Squatting with Bands

TAGS: squat, Elitefts Info Pages, barbell

Anyone reading this already knows about the use of bands and chains and how their use can markedly affect accommodating resistance and the strength curves that we are all trying to master in this sport. Rather than focusing on how to use bands, I will focus on how to set up bands at home. It took a bit of trial and error until I found a set up that worked well for me.

I have my band calculations and set up for squatting at approximately one-inch below parallel. If you lift in an organization with more or less stringent depth requirements, you may need to adjust accordingly.

I use the time-honored (i.e. non-monolift owning) tradition of unracking the weight and backing up with the bar on my back. A word or two of caution must be heeded here. I load my bands onto a bar that is at my squat height. If you do not have help (i.e. someone to hold the bar), it will do a Peter Pan and fly out of the rack the minute you put a blue band on it. This is obviously bad.

A green band may or may not send the bar and rack flying backward. If you’re by yourself, you can load some chains or a weight release with some plates to keep the bar anchored. Always load the band from behind the bar, or in other words, standing so that your head is in front of the bar. If the band catches the bar, it will take your teeth out. Not good. Also, you will need to have something anchoring the jack stands. If squatting with blue bands can launch a monolift on its end, imagine what a relatively light set of stands will do.
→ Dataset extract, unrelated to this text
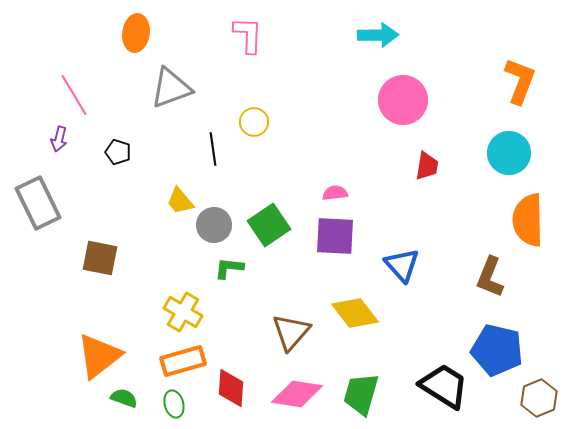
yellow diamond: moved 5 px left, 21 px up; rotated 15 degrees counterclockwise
I have my stands anchored with 75-lb sandbags like this:

When I put on more than a blue band, I add a 70-lb dumbbell to the front of the rack to anchor it even further. You don’t want to chance the rack taking you out. Four pair of dumbbells anchors the bands to the ground. I suppose you could fasten some pipe or other attachment to a platform, but this is how I have done mine:

Note that I have a black line. This lines the dumbbells up so that they aren’t crooked. I squat very wide and have the last dumbbell off the platform. When I use the blue and green together, I usually throw a sandbag on the middle dumbbells to keep them on the floor. They probably won’t come up during a squat, but I don’t take chances when using the bands.

One question that you’ve probably asked is about the resistance that the bands offer.

Though far from perfect, I do have a fairly good method of determining resistance (see

below).

From my calculations, the bands add approximately this much resistance (per

pair, not counting bar weight):

  • Pink, 30 at the bottom, 60 at the top
  • Green, 70 at the bottom, 140 at the top
  • Blue, 100 at the bottom, 250 at the top

The blue bands are more than twice the weight at the top, a little different than the other two. I have two pairs of each band and have calculated this using both sets. Remember though, the important thing is that you have resistance; Dave and Jim will tell you not to worry too much about how much weight the bands add. However, you do need a starting point.

The way I calculated the band weight is crude but more or less effective. I placed the bar on my back with a band on one side and had my training partner load up weight on the side of the bar without the band. When I first did this, I had no clue where to start. With the resistance that I calculated, you’ll have a better idea of what to start with on the bar.

Here’s what it looks like:

Unless you have a fulcrum, it will be difficult to know exactly how much resistance the bands add. When the bar is more or less stable (e.g. not rocking on your back or tilting), you will be pretty close. Again, note that I have a fairly deep box in this photo. If you squat higher, the band resistance will of course be much more.

When determining the resistance of the bands at the top of the lift, remember that you should be in your squat stance, not just standing up. If you are a wide stance squatter, you will be much lower than when standing up with the weight when coming out of the rack.

Also, if you aren’t used to it, the bands will send you flying backward when you first come out of the rack. Be ready for a slingshot effect the first few times (you will get used to it).

This is what it looks like at the top of the lift when trying to calculate the band resistance. Note that the bar is tilting to my right. With 30 kg (66 lbs), this isn’t enough to keep the bar level. With taut blue bands, it takes another 20-kg plate or so to level the bar.


This is the final product—a bar with a bit of weight (260 lbs) and some blue bands pulling against the bar giving me a resistance of 360 lbs on the box and 510 lbs at the top.

Again, be careful of the initial pull that you’ll receive from the bands when first backing up.

Here’s what the set up looks like when on the box:

You can position the dumbbells anywhere you like. Notice that the bands are lined up more or less with the heels. When I first began training with bands, I had the dumbbells a bit more forward at about the mid-foot position. This provided a great deal of lower back work in that I was fighting not only the bar vertically but also horizontally. If you’re a lifter who is having some trouble keeping upright, you may want to try positioning the bands so that they pull the bar forward, requiring you to push back against the bar.

Hopefully, this will get you started with using bands in your home gym. If you’re looking for a means to incorporate them into your squats and don’t have a monolift, this might work for you nicely.